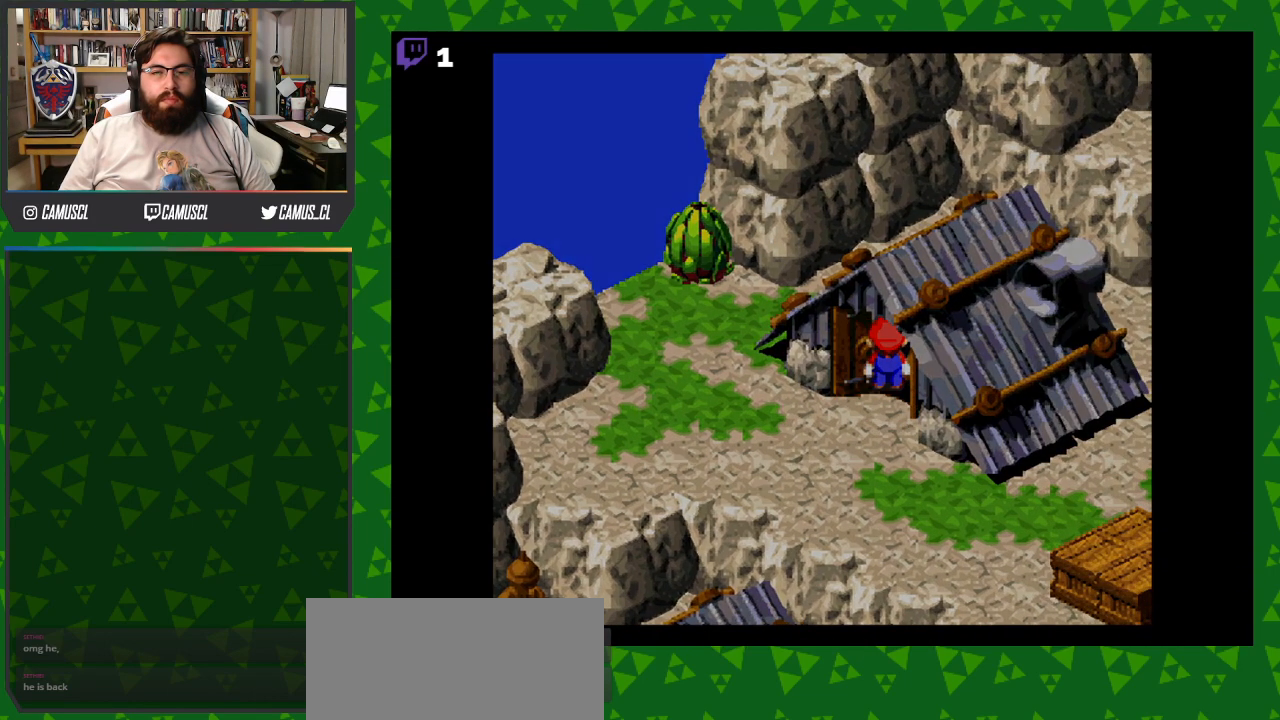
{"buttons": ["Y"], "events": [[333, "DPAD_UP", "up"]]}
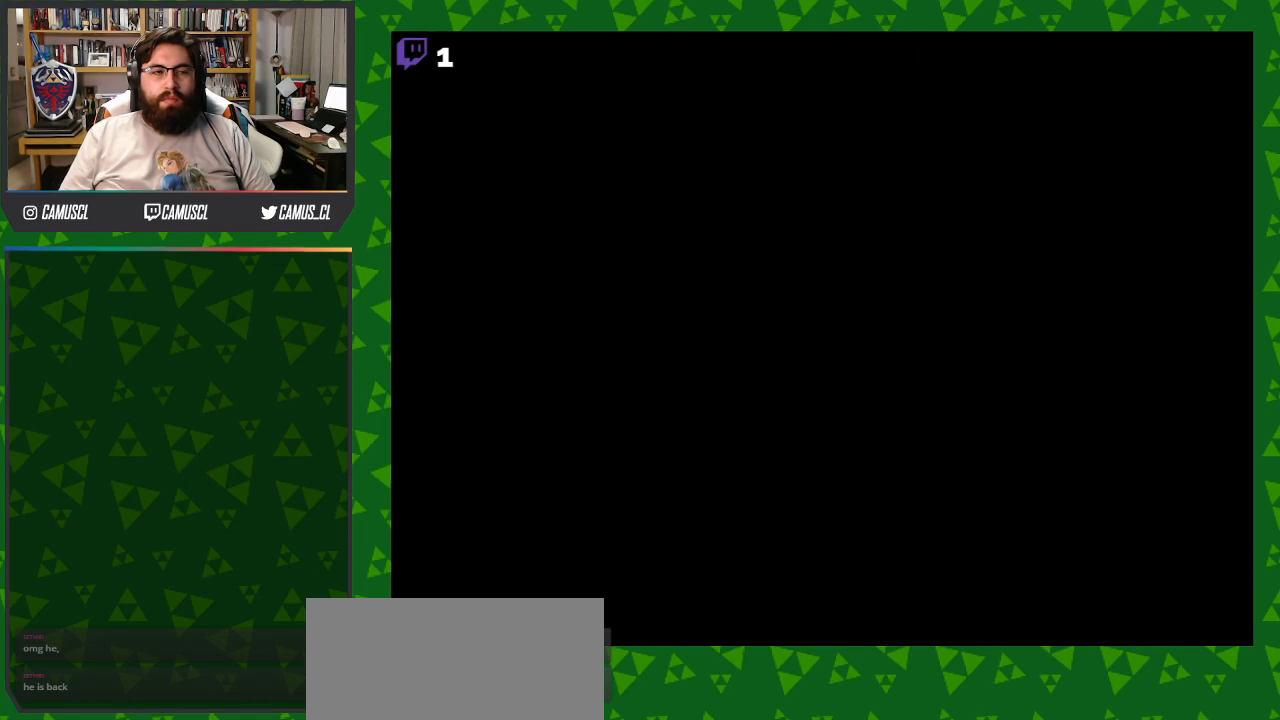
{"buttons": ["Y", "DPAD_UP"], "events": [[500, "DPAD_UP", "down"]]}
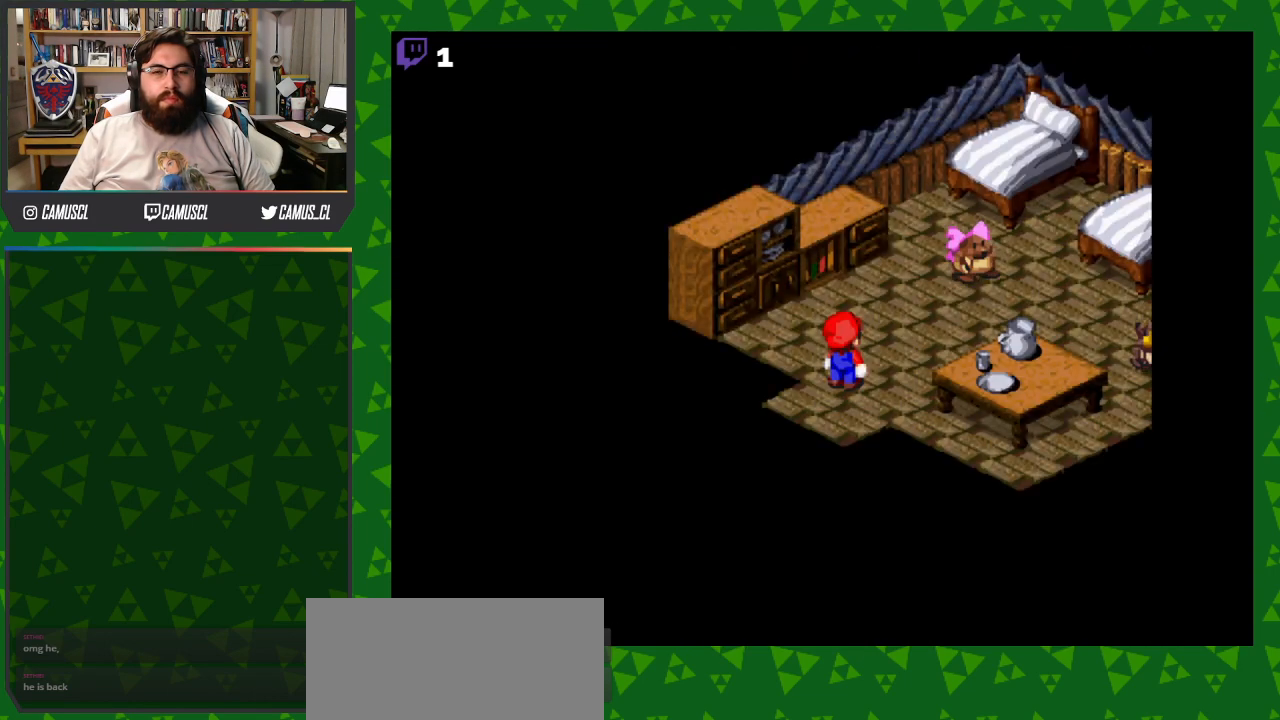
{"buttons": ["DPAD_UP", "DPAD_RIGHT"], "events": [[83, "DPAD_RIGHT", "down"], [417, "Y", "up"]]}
-----
#### [Action item]
Copy each line of the material above exactly, but not the images.

#### [Exercise result]
{"buttons": ["Y"], "events": [[333, "DPAD_UP", "up"]]}
{"buttons": ["Y", "DPAD_UP"], "events": [[500, "DPAD_UP", "down"]]}
{"buttons": ["DPAD_UP", "DPAD_RIGHT"], "events": [[83, "DPAD_RIGHT", "down"], [417, "Y", "up"]]}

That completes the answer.